RECORDS FOR THE EXERCISE:
• • • • •
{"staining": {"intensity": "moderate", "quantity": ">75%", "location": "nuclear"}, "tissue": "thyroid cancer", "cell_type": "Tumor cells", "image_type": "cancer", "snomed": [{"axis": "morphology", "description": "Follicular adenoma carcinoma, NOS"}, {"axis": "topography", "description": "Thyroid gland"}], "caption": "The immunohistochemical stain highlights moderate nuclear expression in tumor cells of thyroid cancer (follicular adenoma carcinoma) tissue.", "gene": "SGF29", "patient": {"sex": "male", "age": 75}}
• • • • •
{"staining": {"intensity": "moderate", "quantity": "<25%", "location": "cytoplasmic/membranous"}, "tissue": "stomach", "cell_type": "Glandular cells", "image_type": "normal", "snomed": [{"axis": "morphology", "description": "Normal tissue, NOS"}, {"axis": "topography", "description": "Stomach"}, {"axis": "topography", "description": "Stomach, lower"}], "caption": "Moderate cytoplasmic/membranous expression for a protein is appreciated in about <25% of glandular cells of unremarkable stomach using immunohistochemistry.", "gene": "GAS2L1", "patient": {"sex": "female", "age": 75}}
• • • • •
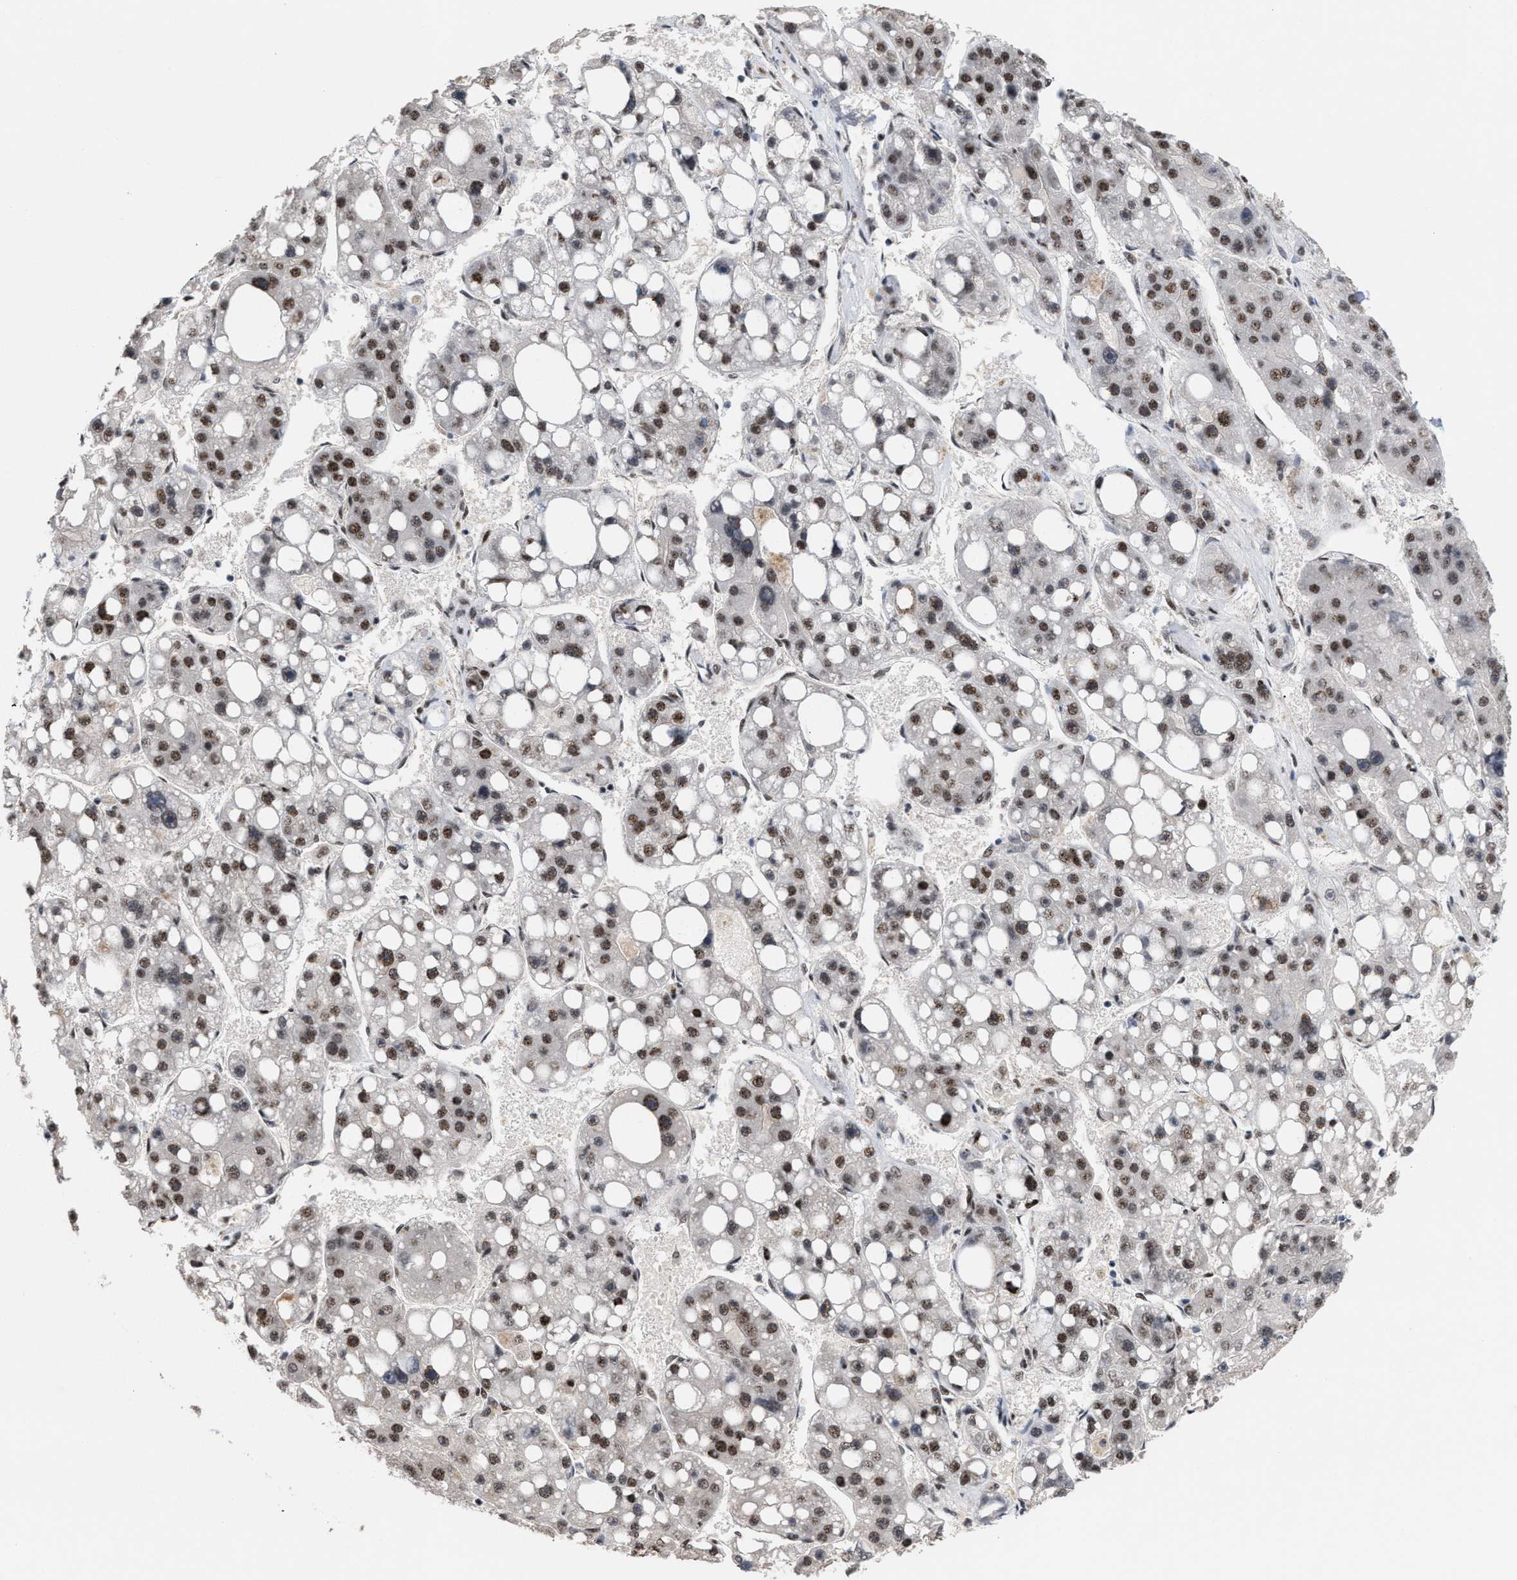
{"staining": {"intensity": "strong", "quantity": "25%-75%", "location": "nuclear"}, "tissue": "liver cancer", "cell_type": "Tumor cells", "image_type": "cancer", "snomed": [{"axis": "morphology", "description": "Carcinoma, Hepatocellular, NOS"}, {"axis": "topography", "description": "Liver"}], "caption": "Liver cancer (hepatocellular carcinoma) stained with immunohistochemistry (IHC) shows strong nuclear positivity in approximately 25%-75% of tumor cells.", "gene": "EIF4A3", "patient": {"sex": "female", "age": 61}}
• • • • •
EXERCISE GOAL:
Copy out every line of the entries where the string "expression" shows up.

ANSWER TO THE EXERCISE:
{"staining": {"intensity": "moderate", "quantity": ">75%", "location": "nuclear"}, "tissue": "thyroid cancer", "cell_type": "Tumor cells", "image_type": "cancer", "snomed": [{"axis": "morphology", "description": "Follicular adenoma carcinoma, NOS"}, {"axis": "topography", "description": "Thyroid gland"}], "caption": "The immunohistochemical stain highlights moderate nuclear expression in tumor cells of thyroid cancer (follicular adenoma carcinoma) tissue.", "gene": "SGF29", "patient": {"sex": "male", "age": 75}}
{"staining": {"intensity": "moderate", "quantity": "<25%", "location": "cytoplasmic/membranous"}, "tissue": "stomach", "cell_type": "Glandular cells", "image_type": "normal", "snomed": [{"axis": "morphology", "description": "Normal tissue, NOS"}, {"axis": "topography", "description": "Stomach"}, {"axis": "topography", "description": "Stomach, lower"}], "caption": "Moderate cytoplasmic/membranous expression for a protein is appreciated in about <25% of glandular cells of unremarkable stomach using immunohistochemistry.", "gene": "GAS2L1", "patient": {"sex": "female", "age": 75}}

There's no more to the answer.